5) Make a recording for yourself. Record an mp3 with calm music added in the background. Talk about exactly what you learned, about why vomiting shouldn’t be feared. Your subconscious may not agree with you, but if you play it enough (even when you’re sleeping), it may make a difference. In a way, you’re making your own relaxation CD.
6) Do not try and solve this by forcing yourself to vomit, tell your family that too so they don’t try anything.
7) Get someone else to reiterate why vomiting isn’t supposed to be so scary.
8) See a therapist who specialises in emetophobia. Nowadays, there are many on the internet who specifically focuses on this subject. Do not go for the quick fix, because those are most likely to be fake.
9) Try hypnosis or self hypnosis, they have shown to be very beneficial for some emetophobics.
10) Try self cognitive behavourial therapy if you can’t afford a therapist. Slowly expose yourself to the concept of vomiting. Start by reading words and imagining it, then move up to seeing cartoons or animations, gradually look at photographs of things like vomit basins or hospitals, then move up to looking at unwell people, gradually pictures of people vomiting, and then sounds and videos. Do not attempt everything at once, start with a little each time, expose yourself and as soon as you feel anxious, try relaxation and breathing techniques until your anxiety decreases. Do this gradually over time, do not attempt to burn through it, because it won’t work that way.
11) Learn when you’re talking yourself into a panic and reverse those thoughts, such as “I’m going to be sick…” Instead, try replacing them with, “the purpose of vomiting is to protect myself by emptying everything in my stomach. I will not be afraid!”
12) If you’re thinking of being pregnant, talk to your doctor about your fear and he may be able to recommend something. I read somewhere that some people used anti-emetics like Zofran, that was safe.
13) Keep ginger with you all times, it does wonder to nausea.
Information about Emetophobia, Did you know…?
Did you know that while vomiting is unpleasant for most people, it creates absolute terror to emetophobics? They may pass out, feel as if they’re getting a heart attack or worse, feel NAUSEOUS!
Did you know that emetophobia sometimes comes with anxiety? You may feel anxious about vomiting, which will cause you anxiety, which then causes nausea, which makes you fear vomiting even more. It can be a vicious cycle, where you don’t even know if the nausea is real or caused by anxiety.

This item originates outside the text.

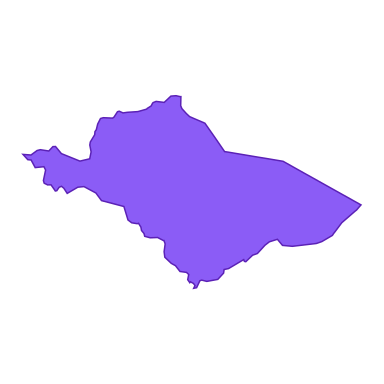 Chitungwiza, Harare, Zimbabwe (Albers equal-area conic projection)
{"feature_id": "62879985B31454704835515", "entity_name": "Chitungwiza", "entity_type": "district", "adm_level": 2, "iso_a3": "ZWE", "parent_name": "Zimbabwe", "parent_adm1": "Harare", "projection": "albers", "projection_center": [31.05, -18.015], "detail": "fine", "context": "isolated", "style": "filled", "palette": "violet", "viewbox_px": 384, "rotation_deg": 0, "n_neighbors": 0, "source": "geoboundaries", "source_scale": "gbopen_adm2", "svg_char_len": 1711}
<svg xmlns="http://www.w3.org/2000/svg" viewBox="0 0 384 384"><path d="M37.1,150.5L31.0,155.0L23.0,154.4L27.8,159.7L31.1,160.0L35.2,167.6L43.9,166.7L45.6,170.0L43.4,180.6L44.2,183.2L47.6,184.9L51.0,184.8L54.6,189.9L55.3,191.0L56.8,190.7L59.1,187.3L61.5,186.3L63.8,188.2L67.2,193.4L77.8,187.2L84.0,186.6L95.9,193.0L101.5,200.6L123.9,206.5L128.0,220.0L131.7,222.8L137.2,223.7L138.5,223.3L140.9,227.1L141.5,230.5L144.0,233.5L144.7,236.3L150.2,237.8L157.6,237.5L163.7,240.7L164.0,240.6L165.0,243.5L165.1,244.2L164.1,251.7L164.8,257.2L171.3,263.4L175.5,265.7L180.0,271.5L181.6,271.7L186.5,272.4L188.7,274.5L187.7,279.7L189.8,282.7L190.4,281.8L193.4,283.4L195.0,285.5L193.7,288.3L196.6,287.7L199.9,280.7L201.7,280.1L206.8,281.4L217.8,279.4L223.6,273.1L224.1,269.5L228.5,268.6L242.7,260.2L243.7,259.6L244.4,261.4L245.8,261.7L252.6,255.2L257.4,253.5L265.0,245.2L269.4,241.8L269.7,241.7L277.4,239.3L282.5,245.4L292.4,246.3L316.3,243.5L317.8,243.0L321.8,241.6L332.4,235.4L333.1,234.3L333.7,233.4L334.6,232.3L341.8,222.7L355.3,211.0L356.6,210.0L358.7,207.5L361.0,204.9L303.4,172.7L283.1,161.3L265.9,158.4L258.4,157.2L228.0,152.1L224.6,151.6L214.5,136.9L204.9,123.2L193.7,118.4L189.6,116.6L186.3,113.5L181.9,108.6L180.7,105.7L180.9,96.6L180.1,96.6L176.0,95.7L170.9,96.1L164.2,102.4L156.1,101.4L153.1,102.6L152.5,103.3L151.9,104.5L151.2,105.9L148.7,107.5L147.2,108.4L146.7,109.1L145.3,109.5L137.9,111.6L127.3,112.3L123.0,112.9L119.2,111.2L117.5,111.7L114.0,117.1L112.6,118.1L103.3,117.7L100.5,118.5L97.7,124.0L96.3,129.7L95.0,131.5L94.7,134.7L90.3,142.0L89.8,145.0L91.1,151.9L89.7,158.8L79.9,161.1L61.4,153.6L55.5,146.5L52.9,146.6L48.8,151.0L40.3,149.7L37.1,150.5Z" fill="#8b5cf6" stroke="#5b21b6" stroke-width="1.5"/></svg>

Did you know that many emetophobics can control themselves to the point where they actually don’t vomit, even when they are so nauseous that most non-emetophobics would have vomited by then.
Did you know that non-emetophobics actually think nausea is a lot worse than vomiting?
Did you know that many emetophobics also sail through pregnancy without vomiting once?
Did you know that while non-emetophobics can be jealous that emetophobics don’t vomit for so long, most of the times we’re jealous they can vomit without fear? (If only we knew how that felt…)
Did you know that
if you can program your subconscious to see vomiting as a non-dangerous thing you may not feel that overwhelming fear?